A European Medicines Agency committee gave its nod to acoziborole, made by Sanofi. The decision is seen as a crucial step to making the medicine available in Congo, the country with the most sleeping sickness cases, and paving the way for its use in other African countries.
The product's proponents say three of the pills, taken together as a one-time dose, are an easier and far more accessible treatment than current regimens, which can require arduous trips to hospitals.
“This disease is on the brink of elimination" and the new drug could accelerate progress toward finishing the job, said Dr. Junior Matangila of the Drugs for Neglected Diseases initiative, an international organization focused on new treatments.
If sleeping sickness could be eliminated, it might be the first time spread of an infectious disease was erased without a vaccine, Sanofi officials noted.
Monica Mugnier, a sleeping sickness researcher at Johns Hopkins University, said the drug is a major treatment improvement but that it's yet not clear exactly how big a turning point its approval will be. There are still questions about where the disease-causing parasite is lurking, for example.
"This isn't solved yet,” she said.
Sleeping sickness is spread by tsetse flies found only in rural, sub-Saharan Africa. The flies bite people and infect them with a parasite.
Infections can start with vague, flu-like symptoms, and then worsen as the parasites multiple and fan out through the body — including into the nervous system. One result is the namesake symptom: a flipped sleep cycle in which people are awake at night but drowsy during the day. Coma and death can occur if it's not treated.
Researchers have been unable to develop a vaccine against the wormlike microscopic parasite because it has a unique ability to alter its protein coat, making it difficult to design an enduring immune system defense, Mugnier said.
The battle against the parasite has relied on efforts to kill off the flies and on medicines to save infected people. It's been difficult. Many of the infected are living in remote areas without access to hospitals.
“It's a disease of poverty,” said Matangila, who is based in Congo.

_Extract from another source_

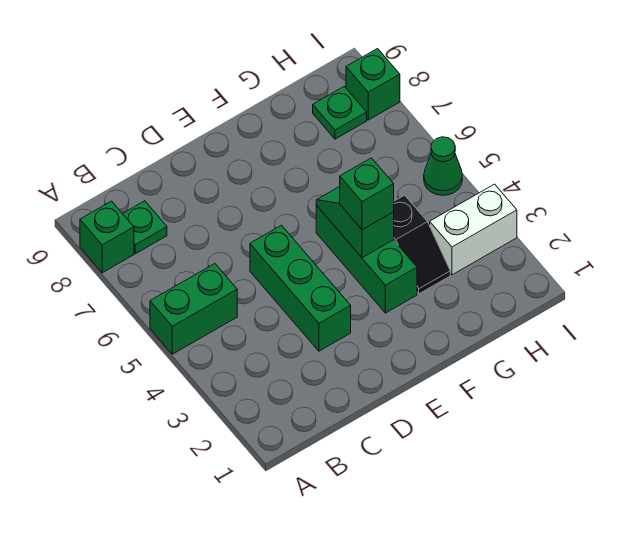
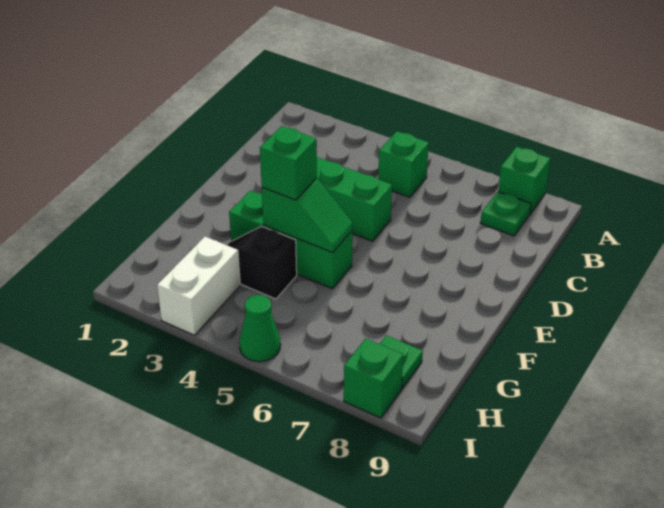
green brick A5:B5 level 1 -> green brick B5 level 1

Sleeping sickness surged in the 1970s and 1990s amid political and economic instability in sub-Saharan Africa. Not helping was that the traditionally available medications were toxic and painful.
Treatments improved in the early 2000s and were a major reason for a dramatic decline in reported infections, which in 2009 dropped to below 10,000 for the first time in a half century. In 2024, there were fewer than 600 reported cases of the most common version of sleeping sickness, although it's not known how many people are infected and undiagnosed.
The World Health Organization has set a goal to stop the spread of that form of sleeping sickness by 2030.
Current treatments can take 10 days and require difficult trips to hospitals from remote villages. Many patients have had to undergo spinal taps, to help doctors understand the stage of infections — and which drugs to use.
Enter acoziborole. A small but pivotal study of about 200 patients in Congo and Guinea found that more than 95% of treated patients were considered cured 18 months later.
Sanofi officials used that study as a basis to push for approval of the drug for the most common form of human sleeping sickness. It can be used for people ages 12 and older, to treat both early and advanced-stage infections — taking away the need to do spinal taps.
Sanofi has pledged to donate doses to the World Health Organization, so the drug will be free to patients.